• Brief
Print the lines of the records below exactly, starting at the line that contains "TP9: median -0.04, box" and ending at the last line of the records. Leave out the pictures.

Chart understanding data
'''
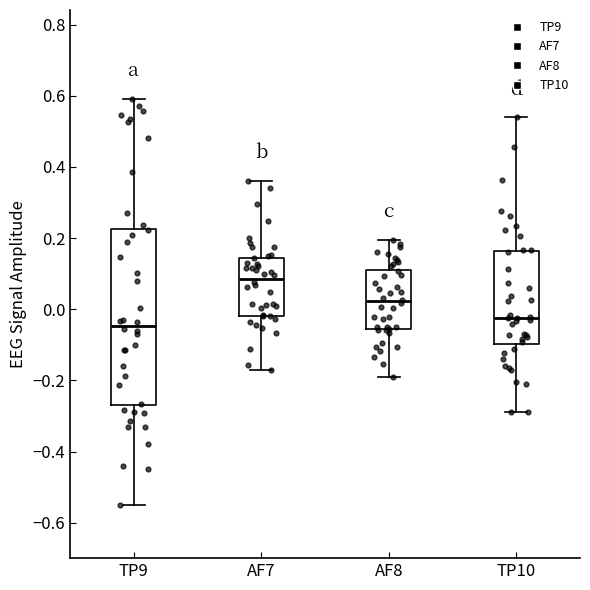

Reading left to right, read every box against the y-axis: the position of its median line, the range the box covers, and the ends of its whiskers. The values are not printed on the chart, so give them approximately, as read against the axis.

TP9: median -0.04, box -0.28 to 0.22, whiskers -0.54 to 0.60
AF7: median 0.08, box -0.02 to 0.14, whiskers -0.18 to 0.36
AF8: median 0.02, box -0.06 to 0.12, whiskers -0.20 to 0.20
TP10: median -0.02, box -0.10 to 0.16, whiskers -0.28 to 0.54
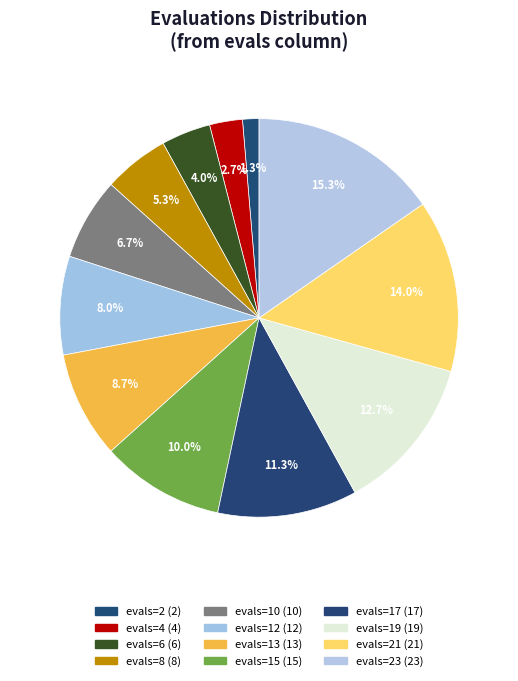

How many slices are in this pie chart?

12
'''
• Finished task
TP9: median -0.04, box -0.28 to 0.22, whiskers -0.54 to 0.60
AF7: median 0.08, box -0.02 to 0.14, whiskers -0.18 to 0.36
AF8: median 0.02, box -0.06 to 0.12, whiskers -0.20 to 0.20
TP10: median -0.02, box -0.10 to 0.16, whiskers -0.28 to 0.54

How many slices are in this pie chart?

12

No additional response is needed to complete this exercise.